You can’t predict college hockey.

All six conference tourneys are being played this weekend. Here’s the biggest storyline in each one: 

It’s BC and BU’s world, we’re just living in it. BC and BU haven’t reached the Frozen Four in the same year since 1990. Everybody expects that drought to end this year.

For how loaded Hockey East was this season, the Eagles and Terriers still made easy work of the conference – both clubs had just three regulation losses in conference play (BU also had an overtime loss). Every other Hockey East team had at least nine losses in conference play. It’s BC, BU followed by everyone else.

You never know in the single-elimination format, and BU needs to beat a Northeastern team that has had its number since Jay Pandolfo took over just to get to next weekend’s semifinals, but the clear expectation is for the Lamoriello Trophy to land somewhere on Commonwealth Ave.

NCHC is North Dakota’s to lose. North Dakota might be the one team I’d be shocked didn’t make it to St. Paul for Frozen Four weekend. Even moreso than BC or BU. They’re a veteran team, they have size and they’re solid defensively. Much like BC and BU in Hockey East, NoDak is in a strong conference but they’re just a head above everybody else. I don’t put too much stock into last weekend’s Omaha sweep – the Mavericks had everything to play for and North Dakota had virtually nothing.  

The ECAC could wreak havoc on the national tournament picture. If Quinnipiac wins the ECAC Tournament, it’s very likely the ECAC is a one-bid league – the highest-ranked ECAC team behind Quinnipiac (No. 8) is Cornell at No. 18, with UMass, UNH and St. Cloud State standing between them and Providence, the current last team in. 

But here’s the thing – Quinnipiac hasn’t won the conference tournament since 2016. And not because they haven’t been good enough.
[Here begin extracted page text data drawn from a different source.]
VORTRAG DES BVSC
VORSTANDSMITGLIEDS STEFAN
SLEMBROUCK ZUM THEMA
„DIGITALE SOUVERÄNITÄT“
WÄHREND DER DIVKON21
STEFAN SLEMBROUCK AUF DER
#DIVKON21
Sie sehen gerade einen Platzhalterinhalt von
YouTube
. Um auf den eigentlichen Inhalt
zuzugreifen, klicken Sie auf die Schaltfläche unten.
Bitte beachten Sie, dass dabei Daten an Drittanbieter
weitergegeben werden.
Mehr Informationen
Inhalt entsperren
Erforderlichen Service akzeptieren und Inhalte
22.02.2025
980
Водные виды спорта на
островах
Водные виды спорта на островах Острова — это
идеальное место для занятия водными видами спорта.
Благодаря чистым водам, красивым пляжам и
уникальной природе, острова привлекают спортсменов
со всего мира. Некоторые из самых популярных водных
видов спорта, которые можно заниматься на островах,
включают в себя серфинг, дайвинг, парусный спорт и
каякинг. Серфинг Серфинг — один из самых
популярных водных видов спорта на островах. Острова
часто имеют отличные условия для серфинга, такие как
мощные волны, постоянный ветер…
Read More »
Last year they were bounced in the semifinal by Colgate in overtime, as a team that spent the entire season as one of the top two or three teams in the country and eventually won the national title. This year, they’re still a top-10 team but not nearly the juggernaut they were last season. So it’s no sure thing. If it’s someone besides the Bobcats, it would shake up the tournament picture big time. Just like it did each of the past two seasons, when the ECAC champ took a bid from an at-large.

You really can’t predict the Big Ten. No idea what direction this tournament will go in. Minnesota has managed to fly under the radar, with just three losses since early January. Michigan’s best players have been among the country’s best players in the second half, with Rutger McGroarty, Gavin Brindley and Seamus Casey on a tear since returning from World Juniors. Michigan State has been the conference’s best team wire to wire. Ohio State, which shocked Wisconsin last weekend, has all the look of a Cinderella. You’re on your own handicapping this one.

CCHA comes down to Michigan Tech and Bemidji State. Bemidji State is the country’s hottest team, unbeaten in 10 straight, their last loss coming on February 3rd. Michigan Tech is heating up in their own right, winning five of six to wrap up the regular season, scoring five-plus goals four times. Blake Pietila has been great in net, allowing just two goals in five games prior to his clunker on Saturday, when he allowed five goals in 15 shots in Michigan Tech’s 6-5 win over Bowling Green. Don’t be surprised if the Huskies come in and render the Beavers’ second half run meaningless.

Atlantic Hockey should be RIT’s to lose, but watch out for Holy Cross. RIT is one of the better teams in the country. Led up front by Cody Laskosky and Carter Wilkie up front, Gianfranco Cassaro on the back end and Tommy Scarfone in net, the Tigers’ balance is one of the country’s best. But like Bemidji State in CCHA, they need to win the conference tournament for the season to go on. Holy Cross could crash RIT’s party. The Crusaders have lost just once in 10 games going back to mid-January and have reached 20 wins for the first time since 2012-13. Liam McLinskey paced the conference with 44 points, the highest output by an Atlantic Hockey player since 2018-19, when Blake Christensen (AIC) and Joseph Duszak (Mercyhurst) put up 47 points apiece. Third-year head coach Bill Riga is building something in Worcester.